**Article**
* BEGIN *
(DataExpert.io) Bootcamp - Day 1 - Lab

Posted on Nov 16, 2024

Goal : Create a cumulative table design

Problem overview

We have a table containing the stats for the NBA players, there’s one record for each player’s season.

postgres=# \d player_seasons;

Table public.player_seasons

ColumnType
player_nametext
ageinteger
heighttext
weightinteger
collegetext
countrytext
draft_yeartext
draft_roundtext
draft_numbertext
gpreal
ptsreal
rebreal
astreal
netrtgreal
oreb_pctreal
dreb_pctreal
usg_pctreal
ts_pctreal
ast_pctreal
seasoninteger

Indexes: "player_seasons_pkey" PRIMARY KEY, btree (player_name, season)

We have a temporal data problem with the table where joining the table with another would cause shuffling of the players records (same player statics won’t be following each other) making run-length encoding compression less efficient

Run-Length Encoding

Run-Length Encoding is a simple data compression algorithm that encodes consecutive repeated data elements (runs) as a single value plus a count of its repetitions.
* END *
**Task list**
• 1. Reproduce the passage of the bootcamp lab post starting at "Run-Length Encoding is" and ending at "of its repetitions.".
• 2. According to the bootcamp lab post, how does run-length encoding represent consecutive repeated data elements?

**Collected material**
* BEGIN *
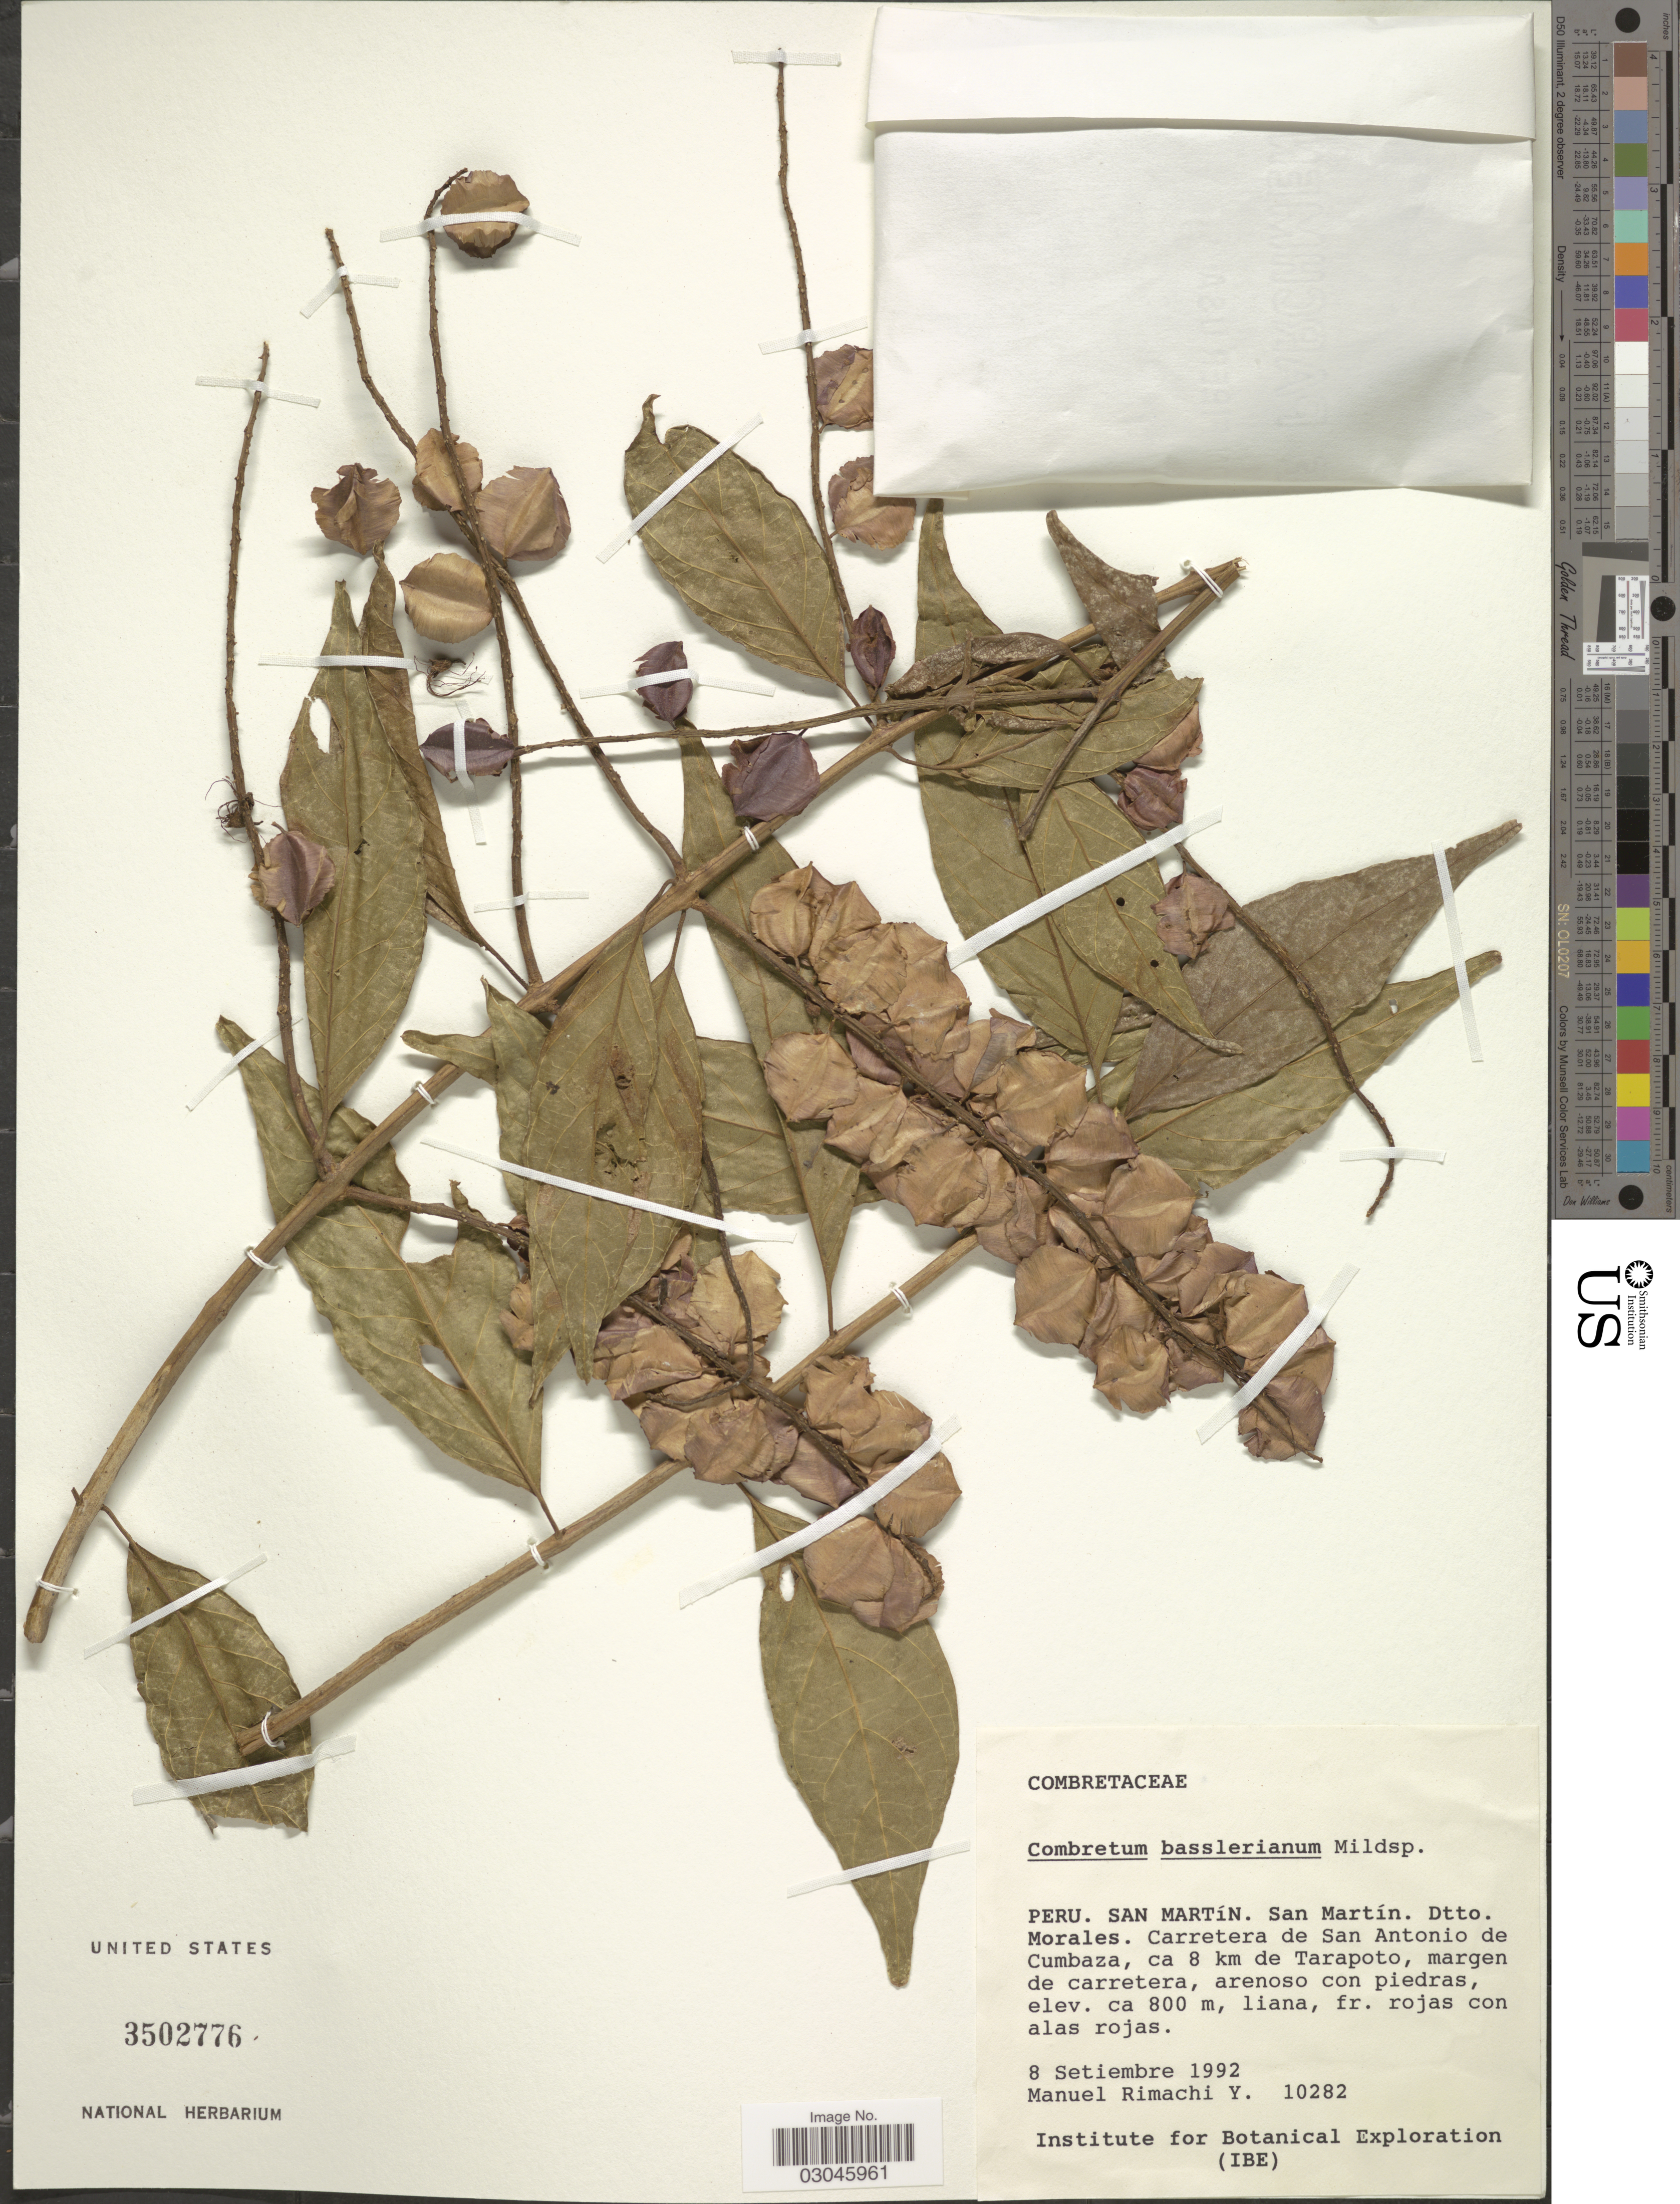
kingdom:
* END *
**Responses to the tasks**
• 1.
Run-Length Encoding is a simple data compression algorithm that encodes consecutive repeated data elements (runs) as a single value plus a count of its repetitions.

• 2. It encodes them as a single value plus a count of its repetitions.